On your return to Bolshoi Solovetsky Island, take a leisurely stroll along the sandy beaches of the White Sea. Of course, the water temperature of such a northern sea is unlikely to provide an opportunity for comfortable swimming, but a leisurely walk along the sea will certainly give a range of positive emotions. The White Sea is the only one of the seas of the Arctic Ocean that lies almost entirely south of the Arctic Circle. You will see the "dancing" Solovetsky birches and some other "labyrinths" - a reconstructed cultural monument of prehistoric civilizations. On your way, you will find numerous sandy coves, "plantations" of seaweed growing in the coastal zone, thickets of various northern berries such as blueberries, lingonberries or bearberry, and if the season comes, a scattering of delicious northern mushrooms!
If you wish, you can also visit the Filippovskie Sadki - a unique hydraulic structure for fishing, built in the 16th century under the Solovetsky abbot Philip, who also erected a harbor on Bolshoi Zayatsky Island. Return to the hotel in the evening. though it’s so easy to confuse if with day or twilight - because of the white nights!
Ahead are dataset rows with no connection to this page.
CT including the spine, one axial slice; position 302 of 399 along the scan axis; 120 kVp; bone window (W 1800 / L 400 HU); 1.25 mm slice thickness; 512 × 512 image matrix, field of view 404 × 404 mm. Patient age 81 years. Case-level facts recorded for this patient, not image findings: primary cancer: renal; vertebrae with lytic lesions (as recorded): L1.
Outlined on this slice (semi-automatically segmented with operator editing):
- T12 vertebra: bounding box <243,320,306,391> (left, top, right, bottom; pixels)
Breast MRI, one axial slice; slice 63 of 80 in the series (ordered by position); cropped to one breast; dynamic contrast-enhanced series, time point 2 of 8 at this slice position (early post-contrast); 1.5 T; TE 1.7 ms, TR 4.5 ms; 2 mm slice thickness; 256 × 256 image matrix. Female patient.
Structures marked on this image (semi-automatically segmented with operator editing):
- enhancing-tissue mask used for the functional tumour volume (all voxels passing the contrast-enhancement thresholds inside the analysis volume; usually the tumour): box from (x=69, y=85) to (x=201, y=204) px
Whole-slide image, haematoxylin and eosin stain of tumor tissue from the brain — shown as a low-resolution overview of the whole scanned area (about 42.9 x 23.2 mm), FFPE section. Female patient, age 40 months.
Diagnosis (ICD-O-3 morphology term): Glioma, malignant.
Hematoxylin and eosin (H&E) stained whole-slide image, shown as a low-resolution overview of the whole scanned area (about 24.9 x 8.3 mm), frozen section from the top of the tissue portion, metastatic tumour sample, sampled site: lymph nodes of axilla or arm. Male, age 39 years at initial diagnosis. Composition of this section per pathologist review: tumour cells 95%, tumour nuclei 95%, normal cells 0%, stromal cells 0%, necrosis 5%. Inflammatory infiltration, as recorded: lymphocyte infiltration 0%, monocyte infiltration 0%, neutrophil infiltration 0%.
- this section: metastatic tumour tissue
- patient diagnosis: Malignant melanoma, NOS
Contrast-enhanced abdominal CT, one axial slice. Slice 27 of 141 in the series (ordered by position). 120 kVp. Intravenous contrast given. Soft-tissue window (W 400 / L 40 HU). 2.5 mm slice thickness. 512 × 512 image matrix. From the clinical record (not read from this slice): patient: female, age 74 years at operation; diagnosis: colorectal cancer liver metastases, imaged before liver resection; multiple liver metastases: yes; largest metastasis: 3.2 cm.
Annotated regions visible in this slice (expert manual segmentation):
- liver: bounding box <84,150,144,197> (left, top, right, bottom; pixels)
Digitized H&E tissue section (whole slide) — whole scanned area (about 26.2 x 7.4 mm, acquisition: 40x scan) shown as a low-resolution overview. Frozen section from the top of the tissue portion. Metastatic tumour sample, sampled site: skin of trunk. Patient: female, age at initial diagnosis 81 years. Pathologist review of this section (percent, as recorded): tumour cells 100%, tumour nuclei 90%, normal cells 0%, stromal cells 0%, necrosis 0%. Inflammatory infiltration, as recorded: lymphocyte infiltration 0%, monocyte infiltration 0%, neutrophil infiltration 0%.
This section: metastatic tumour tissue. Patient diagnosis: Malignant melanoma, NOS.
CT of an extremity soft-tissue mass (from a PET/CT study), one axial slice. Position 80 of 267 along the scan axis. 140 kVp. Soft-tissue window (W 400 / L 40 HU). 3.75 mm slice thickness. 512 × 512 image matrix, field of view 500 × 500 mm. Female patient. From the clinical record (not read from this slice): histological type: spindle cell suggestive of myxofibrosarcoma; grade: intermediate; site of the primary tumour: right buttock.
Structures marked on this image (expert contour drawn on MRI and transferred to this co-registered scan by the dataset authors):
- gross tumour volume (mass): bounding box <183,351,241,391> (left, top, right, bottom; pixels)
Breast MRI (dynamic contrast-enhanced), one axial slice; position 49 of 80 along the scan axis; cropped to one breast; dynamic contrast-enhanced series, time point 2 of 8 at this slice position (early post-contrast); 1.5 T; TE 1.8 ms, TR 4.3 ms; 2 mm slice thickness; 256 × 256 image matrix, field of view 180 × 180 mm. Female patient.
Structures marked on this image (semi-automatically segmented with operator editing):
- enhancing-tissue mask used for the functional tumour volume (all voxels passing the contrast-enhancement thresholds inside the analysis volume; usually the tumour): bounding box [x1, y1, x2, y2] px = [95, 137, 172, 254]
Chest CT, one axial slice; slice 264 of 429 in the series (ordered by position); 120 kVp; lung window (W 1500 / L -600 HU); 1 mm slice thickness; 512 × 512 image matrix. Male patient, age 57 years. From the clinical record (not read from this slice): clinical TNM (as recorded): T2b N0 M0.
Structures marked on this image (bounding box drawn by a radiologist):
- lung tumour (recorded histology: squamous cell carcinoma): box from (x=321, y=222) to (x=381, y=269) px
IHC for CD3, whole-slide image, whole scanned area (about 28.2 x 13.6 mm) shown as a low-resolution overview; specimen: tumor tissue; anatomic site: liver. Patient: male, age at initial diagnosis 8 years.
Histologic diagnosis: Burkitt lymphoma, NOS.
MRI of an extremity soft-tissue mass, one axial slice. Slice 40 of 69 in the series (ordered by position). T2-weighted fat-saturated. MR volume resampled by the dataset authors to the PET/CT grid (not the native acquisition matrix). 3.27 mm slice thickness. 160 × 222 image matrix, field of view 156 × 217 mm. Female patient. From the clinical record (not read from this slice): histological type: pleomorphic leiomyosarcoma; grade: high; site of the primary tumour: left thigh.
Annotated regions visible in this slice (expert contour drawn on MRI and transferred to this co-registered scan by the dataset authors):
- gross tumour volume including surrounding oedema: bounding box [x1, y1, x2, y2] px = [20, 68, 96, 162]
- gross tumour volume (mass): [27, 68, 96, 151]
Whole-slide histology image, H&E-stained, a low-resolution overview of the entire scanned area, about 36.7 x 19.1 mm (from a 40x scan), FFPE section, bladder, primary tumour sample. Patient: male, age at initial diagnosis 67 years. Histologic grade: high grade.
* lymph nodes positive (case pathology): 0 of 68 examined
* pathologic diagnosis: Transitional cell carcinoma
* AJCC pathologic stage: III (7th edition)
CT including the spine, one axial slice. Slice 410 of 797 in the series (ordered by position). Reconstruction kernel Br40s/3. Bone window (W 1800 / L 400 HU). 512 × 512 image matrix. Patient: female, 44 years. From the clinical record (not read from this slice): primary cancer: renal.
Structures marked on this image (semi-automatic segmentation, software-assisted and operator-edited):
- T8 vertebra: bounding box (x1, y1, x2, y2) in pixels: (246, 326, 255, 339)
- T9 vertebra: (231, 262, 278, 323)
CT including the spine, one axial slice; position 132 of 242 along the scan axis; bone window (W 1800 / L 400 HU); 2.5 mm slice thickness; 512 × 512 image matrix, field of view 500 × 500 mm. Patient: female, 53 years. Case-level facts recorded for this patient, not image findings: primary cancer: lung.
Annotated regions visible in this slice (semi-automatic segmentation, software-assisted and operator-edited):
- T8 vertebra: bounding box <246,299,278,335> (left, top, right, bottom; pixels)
The nature of the Solovetsky Islands seems to be created between heaven and earth. In summer, it is illuminated not so much by the sun as by a huge high sky, in winter - it is immersed in low mild darkness, softened by the whiteness of snow, occasionally broken through by the cavities of the Northern Lights, then pale green, then blood red. On Solovki, everything speaks of the ghostly nature of the world here and the proximity of the otherworldly...
The islands are different in landscape. Two Zayatsky, Bolshoy and Malyi, without any single tree, has own beauty of amazing color combinations of lichens, stones and boulders, bushes and polar birches. You can see the sea from everywhere! You can't get lost here. Everything seems wild and deserted, and only low labyrinths remind of the customs that man created for himself. Two islands - Bolshaya and Malaya Muksalma, are covered with forests and swamps, hills breaking off by the sea, and obese pastures on which cows have been grazing for centuries. An artificial dam connects Bolshaya Muksalma and Bolshoy Solovetsky Island. The central island - Bolshoi Solovetsky, collected in its landscape everything that other islands have. In addition, three hundred lakes, large and small, often bearing new islands on which especially secret prisoners could be held, who were deprived of the opportunity to see other people, and where once hermits isolated themselves.